*ABOUT THIS TASK*. Reproduce every record below exactly, with the pictures left out.

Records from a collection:
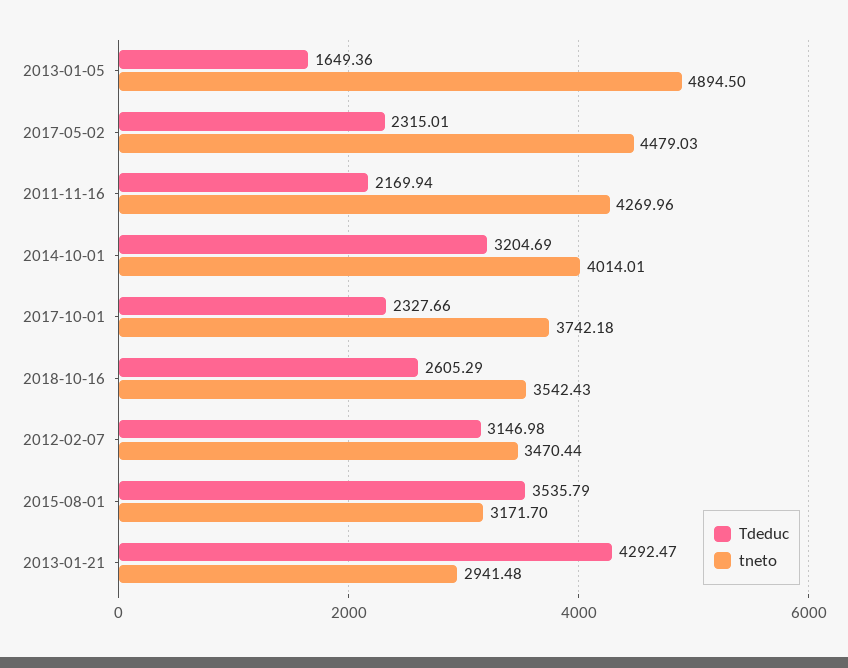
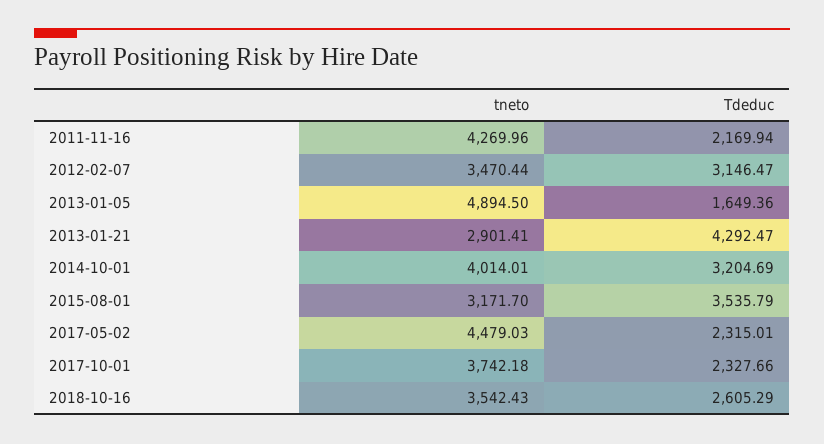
  {
    "Tdeduc": {
      "2013-01-05": 1649.36,
      "2017-05-02": 2315.01,
      "2011-11-16": 2169.94,
      "2014-10-01": 3204.69,
      "2017-10-01": 2327.66,
      "2018-10-16": 2605.29,
-     "2012-02-07": 3146.98,
+     "2012-02-07": 3146.47,
      "2015-08-01": 3535.79,
      "2013-01-21": 4292.47
    },
    "tneto": {
      "2013-01-05": 4894.5,
      "2017-05-02": 4479.03,
      "2011-11-16": 4269.96,
      "2014-10-01": 4014.01,
      "2017-10-01": 3742.18,
      "2018-10-16": 3542.43,
      "2012-02-07": 3470.44,
      "2015-08-01": 3171.7,
-     "2013-01-21": 2941.48
+     "2013-01-21": 2901.41
    }
  }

*PROBLEM SOLUTION*.
  {
    "Tdeduc": {
      "2013-01-05": 1649.36,
      "2017-05-02": 2315.01,
      "2011-11-16": 2169.94,
      "2014-10-01": 3204.69,
      "2017-10-01": 2327.66,
      "2018-10-16": 2605.29,
-     "2012-02-07": 3146.98,
+     "2012-02-07": 3146.47,
      "2015-08-01": 3535.79,
      "2013-01-21": 4292.47
    },
    "tneto": {
      "2013-01-05": 4894.5,
      "2017-05-02": 4479.03,
      "2011-11-16": 4269.96,
      "2014-10-01": 4014.01,
      "2017-10-01": 3742.18,
      "2018-10-16": 3542.43,
      "2012-02-07": 3470.44,
      "2015-08-01": 3171.7,
-     "2013-01-21": 2941.48
+     "2013-01-21": 2901.41
    }
  }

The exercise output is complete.